Stored items
-- Start --
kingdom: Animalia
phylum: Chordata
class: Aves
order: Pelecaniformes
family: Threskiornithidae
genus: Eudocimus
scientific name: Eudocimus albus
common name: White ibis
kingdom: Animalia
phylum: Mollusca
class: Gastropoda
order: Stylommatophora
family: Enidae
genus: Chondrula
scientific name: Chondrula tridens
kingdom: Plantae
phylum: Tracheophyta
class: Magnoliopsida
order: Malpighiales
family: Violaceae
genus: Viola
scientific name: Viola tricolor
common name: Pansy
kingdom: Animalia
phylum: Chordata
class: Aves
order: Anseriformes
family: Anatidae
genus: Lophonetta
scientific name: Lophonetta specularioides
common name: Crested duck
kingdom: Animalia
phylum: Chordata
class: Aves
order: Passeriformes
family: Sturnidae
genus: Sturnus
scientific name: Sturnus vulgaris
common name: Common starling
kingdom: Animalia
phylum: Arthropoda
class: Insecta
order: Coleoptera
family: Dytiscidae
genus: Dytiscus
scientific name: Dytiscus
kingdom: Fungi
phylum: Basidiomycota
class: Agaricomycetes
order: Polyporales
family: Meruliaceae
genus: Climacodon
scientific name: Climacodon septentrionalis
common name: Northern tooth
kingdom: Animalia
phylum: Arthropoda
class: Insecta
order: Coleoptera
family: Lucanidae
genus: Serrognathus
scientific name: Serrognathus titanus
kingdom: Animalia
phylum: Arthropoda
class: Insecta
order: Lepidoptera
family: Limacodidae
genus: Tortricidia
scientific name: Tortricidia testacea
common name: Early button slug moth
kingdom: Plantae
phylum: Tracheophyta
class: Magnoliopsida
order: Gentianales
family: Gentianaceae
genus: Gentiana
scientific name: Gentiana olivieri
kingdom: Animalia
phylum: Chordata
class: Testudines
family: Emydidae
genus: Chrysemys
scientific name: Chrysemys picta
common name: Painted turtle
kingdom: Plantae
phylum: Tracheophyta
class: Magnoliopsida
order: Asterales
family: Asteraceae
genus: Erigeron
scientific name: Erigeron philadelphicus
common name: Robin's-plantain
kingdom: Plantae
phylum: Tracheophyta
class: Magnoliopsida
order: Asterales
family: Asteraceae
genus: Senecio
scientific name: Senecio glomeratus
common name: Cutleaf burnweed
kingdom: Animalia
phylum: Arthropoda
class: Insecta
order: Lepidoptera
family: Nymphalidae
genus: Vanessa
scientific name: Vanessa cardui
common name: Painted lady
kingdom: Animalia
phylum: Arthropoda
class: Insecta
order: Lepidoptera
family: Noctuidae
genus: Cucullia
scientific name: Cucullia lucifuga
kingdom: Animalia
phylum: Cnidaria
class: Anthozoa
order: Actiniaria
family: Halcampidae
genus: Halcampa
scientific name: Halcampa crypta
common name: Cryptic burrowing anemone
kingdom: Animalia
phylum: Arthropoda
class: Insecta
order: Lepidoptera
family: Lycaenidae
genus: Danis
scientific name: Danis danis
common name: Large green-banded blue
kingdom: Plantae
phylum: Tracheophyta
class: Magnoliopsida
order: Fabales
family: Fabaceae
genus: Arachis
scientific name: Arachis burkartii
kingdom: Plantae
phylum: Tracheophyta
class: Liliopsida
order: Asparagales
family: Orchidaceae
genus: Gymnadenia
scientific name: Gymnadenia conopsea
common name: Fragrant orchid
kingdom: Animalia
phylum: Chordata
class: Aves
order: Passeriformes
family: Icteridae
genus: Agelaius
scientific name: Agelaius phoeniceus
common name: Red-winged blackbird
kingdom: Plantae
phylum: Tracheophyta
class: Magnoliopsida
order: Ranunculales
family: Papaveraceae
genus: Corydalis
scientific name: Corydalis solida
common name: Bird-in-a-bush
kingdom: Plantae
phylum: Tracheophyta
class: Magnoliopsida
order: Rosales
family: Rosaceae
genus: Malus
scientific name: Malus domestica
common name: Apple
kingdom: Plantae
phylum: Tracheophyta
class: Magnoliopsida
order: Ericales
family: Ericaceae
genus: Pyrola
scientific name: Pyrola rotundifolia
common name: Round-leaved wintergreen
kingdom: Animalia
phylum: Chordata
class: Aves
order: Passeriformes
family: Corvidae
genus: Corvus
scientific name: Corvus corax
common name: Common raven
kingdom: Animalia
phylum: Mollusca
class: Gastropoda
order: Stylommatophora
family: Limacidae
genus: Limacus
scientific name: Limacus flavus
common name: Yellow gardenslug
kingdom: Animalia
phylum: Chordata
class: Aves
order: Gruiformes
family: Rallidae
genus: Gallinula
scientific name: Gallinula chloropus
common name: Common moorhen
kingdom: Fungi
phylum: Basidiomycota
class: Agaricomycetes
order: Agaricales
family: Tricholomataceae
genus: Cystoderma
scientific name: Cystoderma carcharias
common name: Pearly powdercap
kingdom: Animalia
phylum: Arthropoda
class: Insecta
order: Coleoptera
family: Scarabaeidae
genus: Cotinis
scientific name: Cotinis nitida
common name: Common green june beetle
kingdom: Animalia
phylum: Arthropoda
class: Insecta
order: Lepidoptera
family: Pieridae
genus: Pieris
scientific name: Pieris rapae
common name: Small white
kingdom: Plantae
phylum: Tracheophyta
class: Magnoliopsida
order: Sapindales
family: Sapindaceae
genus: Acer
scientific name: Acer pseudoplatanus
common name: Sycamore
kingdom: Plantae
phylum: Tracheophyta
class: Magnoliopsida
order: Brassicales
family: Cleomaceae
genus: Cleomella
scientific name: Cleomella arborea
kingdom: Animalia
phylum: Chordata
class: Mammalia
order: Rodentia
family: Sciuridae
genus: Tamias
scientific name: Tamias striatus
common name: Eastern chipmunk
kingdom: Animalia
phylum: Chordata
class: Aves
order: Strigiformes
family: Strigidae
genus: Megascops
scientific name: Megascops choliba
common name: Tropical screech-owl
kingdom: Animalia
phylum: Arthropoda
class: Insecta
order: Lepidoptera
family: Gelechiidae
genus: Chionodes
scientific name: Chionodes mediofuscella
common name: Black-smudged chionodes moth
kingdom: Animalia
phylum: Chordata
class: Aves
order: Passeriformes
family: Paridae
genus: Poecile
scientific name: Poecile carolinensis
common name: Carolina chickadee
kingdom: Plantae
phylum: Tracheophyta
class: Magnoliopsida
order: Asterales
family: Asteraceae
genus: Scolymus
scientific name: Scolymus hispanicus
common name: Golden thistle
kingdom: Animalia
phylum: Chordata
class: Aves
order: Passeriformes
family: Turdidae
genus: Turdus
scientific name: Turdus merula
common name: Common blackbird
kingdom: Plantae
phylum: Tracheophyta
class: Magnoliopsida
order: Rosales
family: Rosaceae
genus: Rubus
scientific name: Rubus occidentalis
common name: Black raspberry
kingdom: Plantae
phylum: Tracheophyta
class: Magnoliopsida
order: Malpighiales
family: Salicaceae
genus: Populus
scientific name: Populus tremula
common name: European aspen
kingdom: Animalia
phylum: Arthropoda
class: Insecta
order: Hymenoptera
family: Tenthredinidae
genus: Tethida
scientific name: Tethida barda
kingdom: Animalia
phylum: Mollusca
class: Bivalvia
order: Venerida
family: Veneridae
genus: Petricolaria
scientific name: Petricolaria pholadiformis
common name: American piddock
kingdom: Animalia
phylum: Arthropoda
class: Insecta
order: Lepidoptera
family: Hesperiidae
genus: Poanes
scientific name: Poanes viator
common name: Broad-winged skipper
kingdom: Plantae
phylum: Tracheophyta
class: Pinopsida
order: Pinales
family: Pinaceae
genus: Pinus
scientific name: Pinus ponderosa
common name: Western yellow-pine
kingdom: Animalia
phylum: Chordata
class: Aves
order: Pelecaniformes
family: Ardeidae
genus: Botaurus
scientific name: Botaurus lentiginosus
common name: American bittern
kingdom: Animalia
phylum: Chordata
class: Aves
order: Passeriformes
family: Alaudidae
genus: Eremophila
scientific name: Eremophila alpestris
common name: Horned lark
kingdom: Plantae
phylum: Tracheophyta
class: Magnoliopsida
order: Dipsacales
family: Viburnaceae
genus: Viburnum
-- End --
WHAT NEEDS TO BE DONE: Copy out the entries' lines word for word, starting at the line that contains "genus: Viola" and stopping after the line that contains "scientific name: Tortricidia testacea".

RESULT OF THE EXERCISE:
genus: Viola
scientific name: Viola tricolor
common name: Pansy
kingdom: Animalia
phylum: Chordata
class: Aves
order: Anseriformes
family: Anatidae
genus: Lophonetta
scientific name: Lophonetta specularioides
common name: Crested duck
kingdom: Animalia
phylum: Chordata
class: Aves
order: Passeriformes
family: Sturnidae
genus: Sturnus
scientific name: Sturnus vulgaris
common name: Common starling
kingdom: Animalia
phylum: Arthropoda
class: Insecta
order: Coleoptera
family: Dytiscidae
genus: Dytiscus
scientific name: Dytiscus
kingdom: Fungi
phylum: Basidiomycota
class: Agaricomycetes
order: Polyporales
family: Meruliaceae
genus: Climacodon
scientific name: Climacodon septentrionalis
common name: Northern tooth
kingdom: Animalia
phylum: Arthropoda
class: Insecta
order: Coleoptera
family: Lucanidae
genus: Serrognathus
scientific name: Serrognathus titanus
kingdom: Animalia
phylum: Arthropoda
class: Insecta
order: Lepidoptera
family: Limacodidae
genus: Tortricidia
scientific name: Tortricidia testacea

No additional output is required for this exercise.